_Exercise requirements_.
Repeat each entry as written, dropping any picture you find.

Multi-frame object listings:
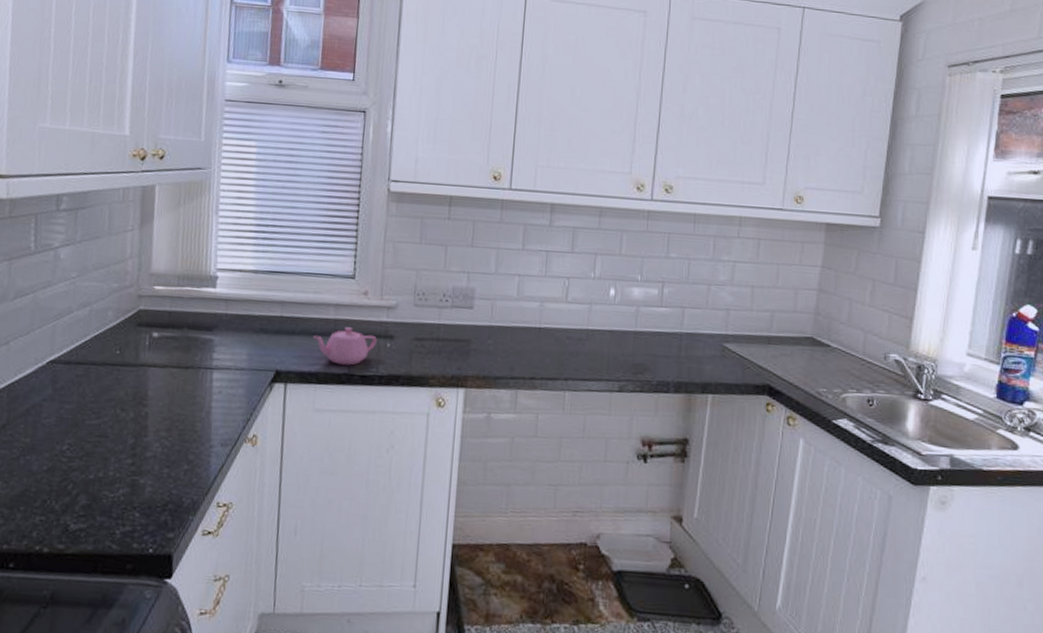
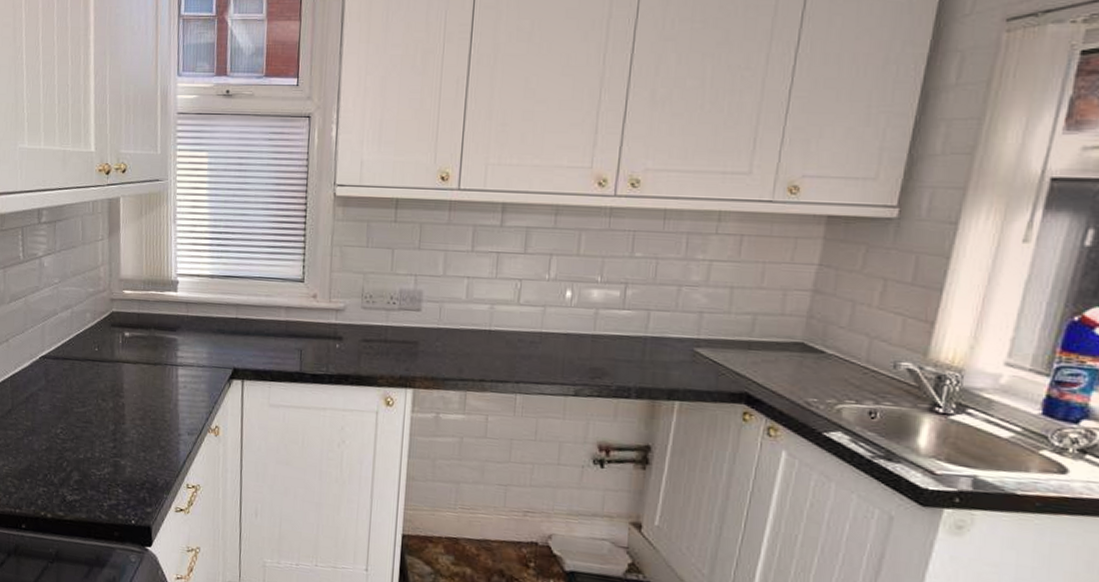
teapot: present [313,327,377,365] -> none [267,328,326,365]

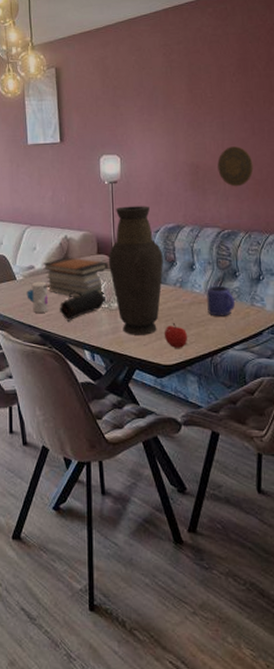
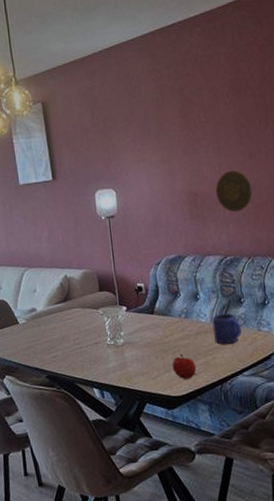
toy: present [26,281,49,314] -> none [30,323,54,356]
book stack: present [42,257,110,297] -> none [43,296,113,337]
pencil case: present [59,289,107,321] -> none [64,327,112,361]
vase: present [108,206,163,335] -> none [110,238,167,370]

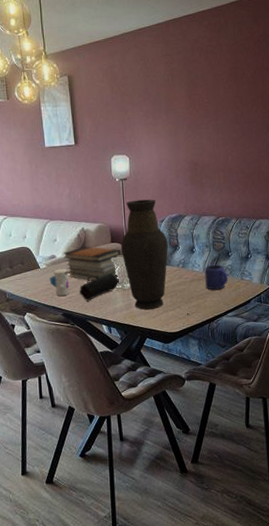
toy: none [30,323,54,356] -> present [49,268,70,297]
book stack: none [43,296,113,337] -> present [62,246,122,281]
pencil case: none [64,327,112,361] -> present [79,273,120,301]
vase: none [110,238,167,370] -> present [120,199,168,310]
apple: present [172,354,197,379] -> none [169,298,190,318]
decorative plate: present [215,170,253,213] -> none [213,145,243,181]

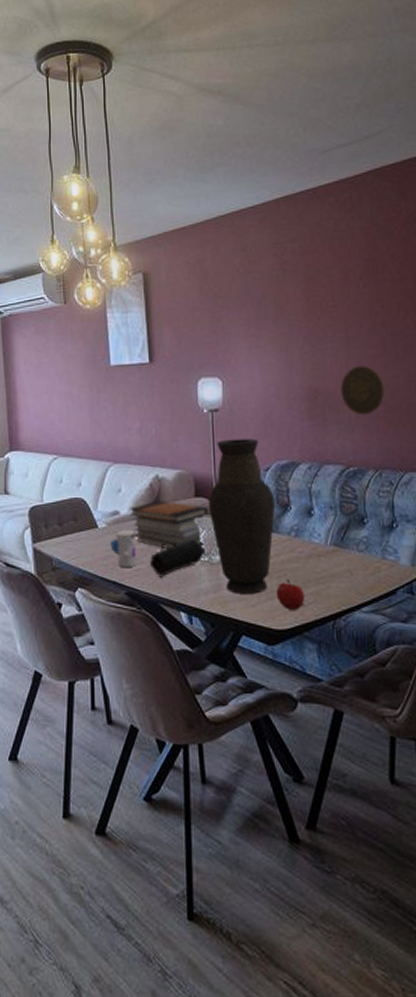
apple: none [169,298,190,318] -> present [276,580,306,610]
mug: present [204,264,229,290] -> none [327,534,364,572]
decorative plate: none [213,145,243,181] -> present [340,366,385,415]

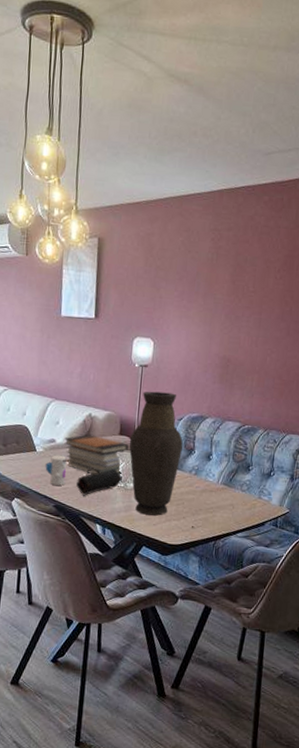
apple: present [276,580,306,610] -> none [173,507,196,531]
decorative plate: present [340,366,385,415] -> none [248,344,283,385]

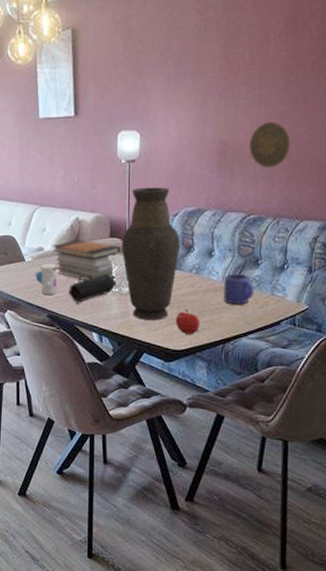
apple: none [173,507,196,531] -> present [175,310,201,334]
mug: none [217,476,245,506] -> present [223,273,255,305]
decorative plate: none [248,344,283,385] -> present [249,122,291,168]

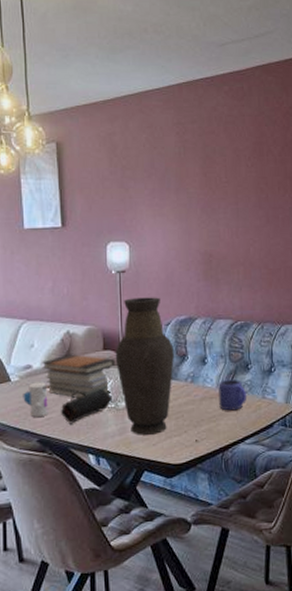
apple: present [175,310,201,334] -> none [174,420,199,446]
decorative plate: present [249,122,291,168] -> none [231,234,267,277]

_Reply_.
teapot: present [313,327,377,365] -> none [267,328,326,365]

toy: present [26,281,49,314] -> none [30,323,54,356]
book stack: present [42,257,110,297] -> none [43,296,113,337]
pencil case: present [59,289,107,321] -> none [64,327,112,361]
vase: present [108,206,163,335] -> none [110,238,167,370]

toy: none [30,323,54,356] -> present [49,268,70,297]
book stack: none [43,296,113,337] -> present [62,246,122,281]
pencil case: none [64,327,112,361] -> present [79,273,120,301]
vase: none [110,238,167,370] -> present [120,199,168,310]
apple: present [172,354,197,379] -> none [169,298,190,318]
decorative plate: present [215,170,253,213] -> none [213,145,243,181]

apple: none [169,298,190,318] -> present [276,580,306,610]
mug: present [204,264,229,290] -> none [327,534,364,572]
decorative plate: none [213,145,243,181] -> present [340,366,385,415]

apple: present [276,580,306,610] -> none [173,507,196,531]
decorative plate: present [340,366,385,415] -> none [248,344,283,385]

apple: none [173,507,196,531] -> present [175,310,201,334]
mug: none [217,476,245,506] -> present [223,273,255,305]
decorative plate: none [248,344,283,385] -> present [249,122,291,168]

apple: present [175,310,201,334] -> none [174,420,199,446]
decorative plate: present [249,122,291,168] -> none [231,234,267,277]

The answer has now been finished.